• _Work instructions_
Return each line below holding the string "السياسي".

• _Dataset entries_
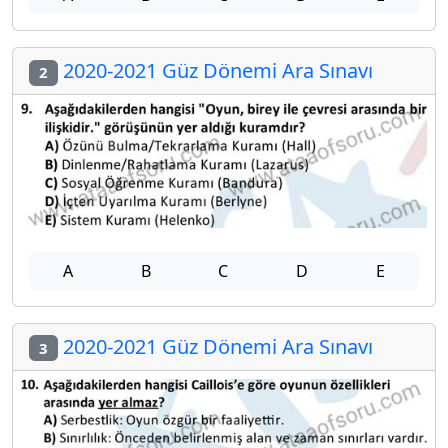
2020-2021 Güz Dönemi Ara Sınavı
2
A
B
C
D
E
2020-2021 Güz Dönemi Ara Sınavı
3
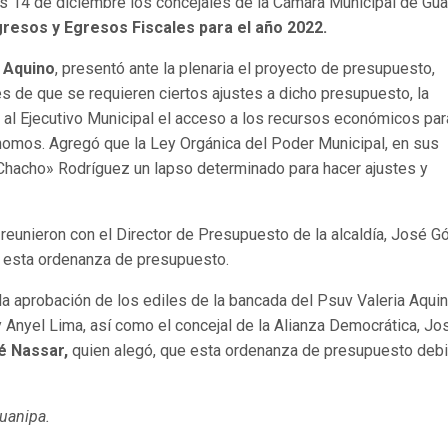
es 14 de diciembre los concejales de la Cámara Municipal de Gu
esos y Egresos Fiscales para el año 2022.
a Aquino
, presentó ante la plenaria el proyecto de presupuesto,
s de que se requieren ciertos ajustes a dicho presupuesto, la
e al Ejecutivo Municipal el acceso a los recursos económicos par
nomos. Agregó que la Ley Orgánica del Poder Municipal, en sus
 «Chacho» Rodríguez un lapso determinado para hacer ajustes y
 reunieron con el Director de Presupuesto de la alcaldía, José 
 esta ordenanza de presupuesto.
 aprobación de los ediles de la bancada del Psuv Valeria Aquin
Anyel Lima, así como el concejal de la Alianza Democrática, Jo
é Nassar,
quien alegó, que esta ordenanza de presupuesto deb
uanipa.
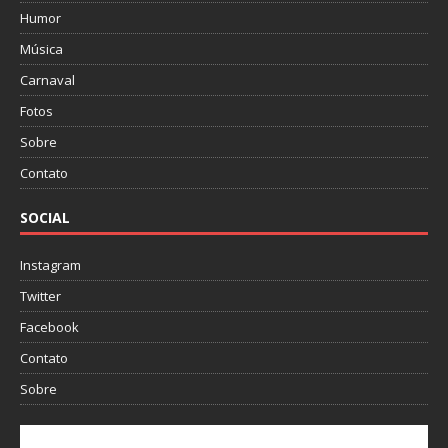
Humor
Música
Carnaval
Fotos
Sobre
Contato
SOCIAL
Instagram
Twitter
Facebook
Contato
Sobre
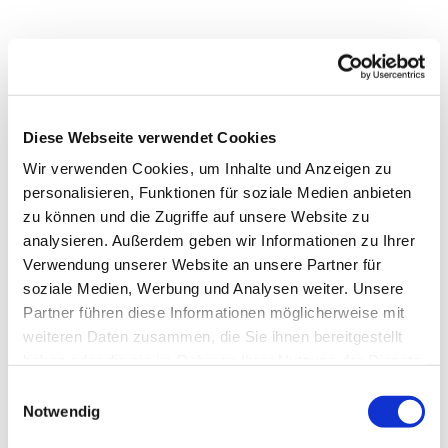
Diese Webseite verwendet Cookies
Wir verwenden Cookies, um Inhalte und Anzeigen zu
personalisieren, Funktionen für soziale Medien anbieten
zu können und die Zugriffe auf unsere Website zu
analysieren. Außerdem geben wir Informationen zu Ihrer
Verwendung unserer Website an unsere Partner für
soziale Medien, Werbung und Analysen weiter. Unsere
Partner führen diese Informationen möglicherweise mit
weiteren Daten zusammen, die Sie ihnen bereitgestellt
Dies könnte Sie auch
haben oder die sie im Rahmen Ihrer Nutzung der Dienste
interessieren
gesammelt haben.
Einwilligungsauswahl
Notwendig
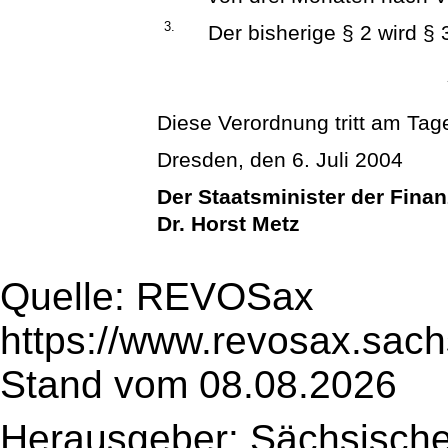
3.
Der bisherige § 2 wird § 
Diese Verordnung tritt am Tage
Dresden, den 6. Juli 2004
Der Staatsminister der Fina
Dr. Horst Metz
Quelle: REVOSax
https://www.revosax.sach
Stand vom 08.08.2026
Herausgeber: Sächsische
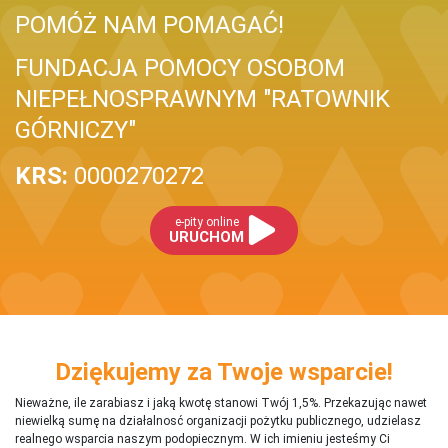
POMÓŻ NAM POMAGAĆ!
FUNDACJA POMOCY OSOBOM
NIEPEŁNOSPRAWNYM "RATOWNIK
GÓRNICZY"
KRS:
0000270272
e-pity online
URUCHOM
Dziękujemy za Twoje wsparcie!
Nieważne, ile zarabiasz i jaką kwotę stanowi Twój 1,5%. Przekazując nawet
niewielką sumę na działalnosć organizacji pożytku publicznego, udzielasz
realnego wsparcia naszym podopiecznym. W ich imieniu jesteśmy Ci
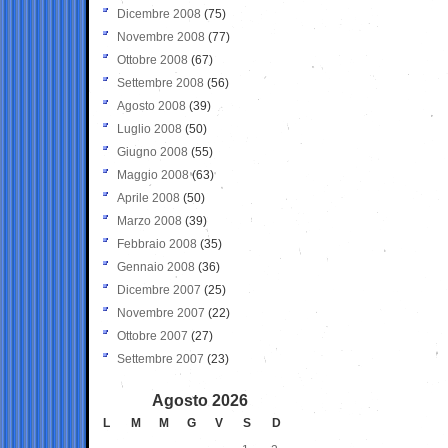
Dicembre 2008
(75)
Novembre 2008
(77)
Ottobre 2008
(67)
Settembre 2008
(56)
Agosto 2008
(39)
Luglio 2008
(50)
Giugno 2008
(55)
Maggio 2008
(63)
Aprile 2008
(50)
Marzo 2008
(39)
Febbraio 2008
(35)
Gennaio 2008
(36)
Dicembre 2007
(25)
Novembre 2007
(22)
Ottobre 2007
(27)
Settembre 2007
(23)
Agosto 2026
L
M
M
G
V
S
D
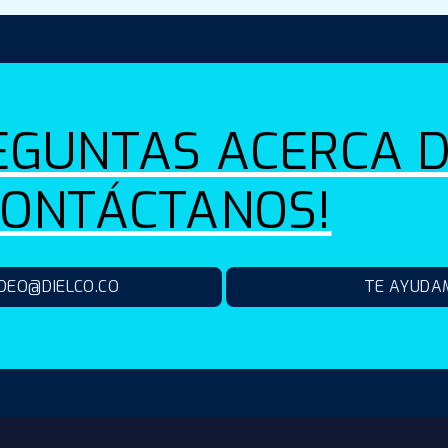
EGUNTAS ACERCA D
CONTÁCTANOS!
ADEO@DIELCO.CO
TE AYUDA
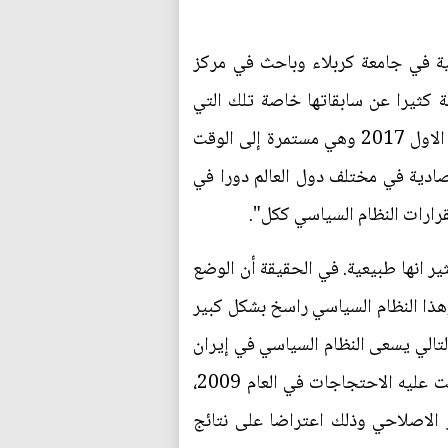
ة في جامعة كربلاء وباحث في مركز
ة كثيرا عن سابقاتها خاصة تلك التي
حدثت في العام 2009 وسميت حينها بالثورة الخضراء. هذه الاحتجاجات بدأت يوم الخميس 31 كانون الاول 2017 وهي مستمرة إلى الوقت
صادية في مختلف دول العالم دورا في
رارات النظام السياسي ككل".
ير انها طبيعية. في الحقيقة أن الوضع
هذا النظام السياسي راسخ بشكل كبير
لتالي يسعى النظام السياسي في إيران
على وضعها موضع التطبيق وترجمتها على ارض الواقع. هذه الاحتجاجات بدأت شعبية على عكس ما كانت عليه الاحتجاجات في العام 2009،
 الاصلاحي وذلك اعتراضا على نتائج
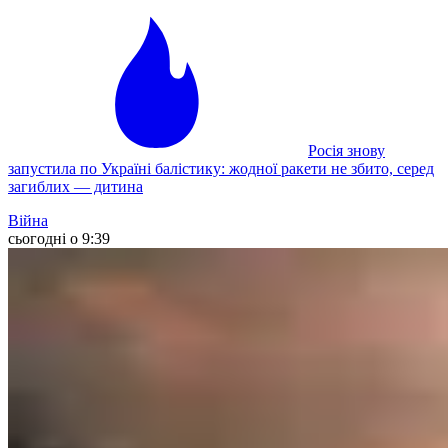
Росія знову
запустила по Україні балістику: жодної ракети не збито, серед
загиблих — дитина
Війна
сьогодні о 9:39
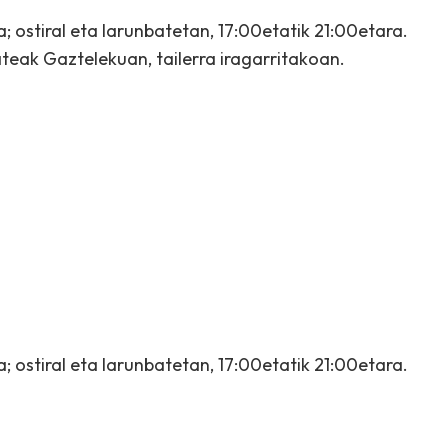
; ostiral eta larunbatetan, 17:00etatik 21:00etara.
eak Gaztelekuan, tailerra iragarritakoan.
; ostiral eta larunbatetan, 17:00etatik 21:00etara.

* * *

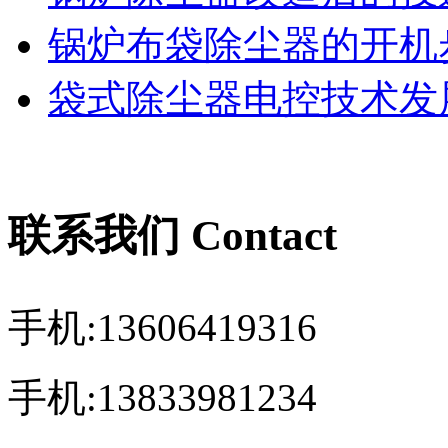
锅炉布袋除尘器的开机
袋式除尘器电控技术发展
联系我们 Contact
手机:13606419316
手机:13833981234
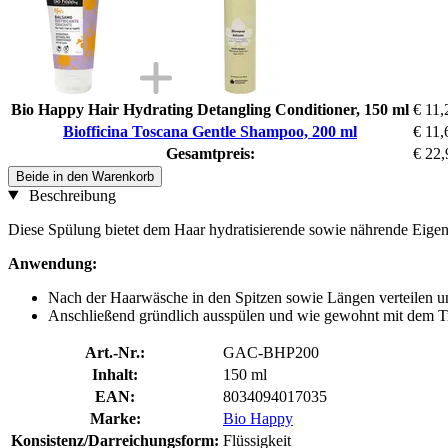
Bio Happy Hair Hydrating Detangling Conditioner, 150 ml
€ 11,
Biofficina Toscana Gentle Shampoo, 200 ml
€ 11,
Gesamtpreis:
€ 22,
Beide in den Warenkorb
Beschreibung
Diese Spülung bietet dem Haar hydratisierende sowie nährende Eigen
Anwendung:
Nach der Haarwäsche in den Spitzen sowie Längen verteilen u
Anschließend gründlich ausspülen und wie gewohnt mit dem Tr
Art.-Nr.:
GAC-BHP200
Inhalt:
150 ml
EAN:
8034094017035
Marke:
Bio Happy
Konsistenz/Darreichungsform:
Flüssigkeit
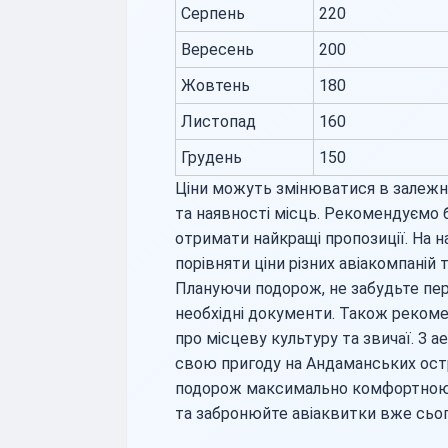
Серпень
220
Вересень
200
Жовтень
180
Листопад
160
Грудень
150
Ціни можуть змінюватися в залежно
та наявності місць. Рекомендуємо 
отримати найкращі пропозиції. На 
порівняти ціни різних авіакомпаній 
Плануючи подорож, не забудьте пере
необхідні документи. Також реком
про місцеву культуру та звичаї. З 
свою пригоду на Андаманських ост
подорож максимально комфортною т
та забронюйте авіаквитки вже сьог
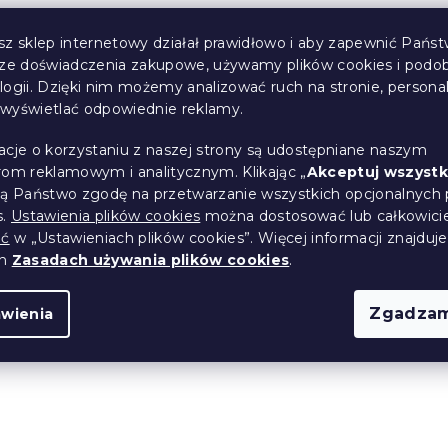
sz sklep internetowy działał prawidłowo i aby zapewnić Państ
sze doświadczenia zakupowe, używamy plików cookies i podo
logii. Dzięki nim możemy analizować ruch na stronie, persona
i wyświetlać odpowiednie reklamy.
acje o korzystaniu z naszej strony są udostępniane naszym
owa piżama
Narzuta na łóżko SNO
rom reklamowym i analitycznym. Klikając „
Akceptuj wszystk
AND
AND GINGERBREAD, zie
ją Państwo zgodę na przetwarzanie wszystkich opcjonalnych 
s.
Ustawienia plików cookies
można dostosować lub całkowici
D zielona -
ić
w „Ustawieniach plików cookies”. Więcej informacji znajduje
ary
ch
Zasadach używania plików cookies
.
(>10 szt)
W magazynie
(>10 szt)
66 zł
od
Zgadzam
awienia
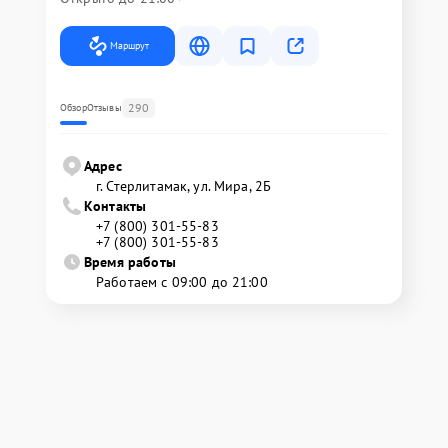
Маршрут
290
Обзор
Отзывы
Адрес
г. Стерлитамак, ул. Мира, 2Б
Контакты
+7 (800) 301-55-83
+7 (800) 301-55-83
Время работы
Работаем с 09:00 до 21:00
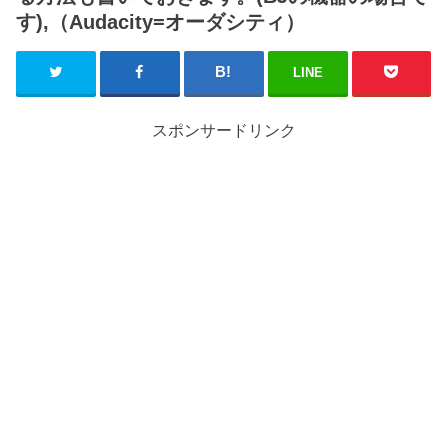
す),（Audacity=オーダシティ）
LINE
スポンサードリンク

• _Answer area_
رارات النظام السياسي ككل".
هذا النظام السياسي راسخ بشكل كبير
لتالي يسعى النظام السياسي في إيران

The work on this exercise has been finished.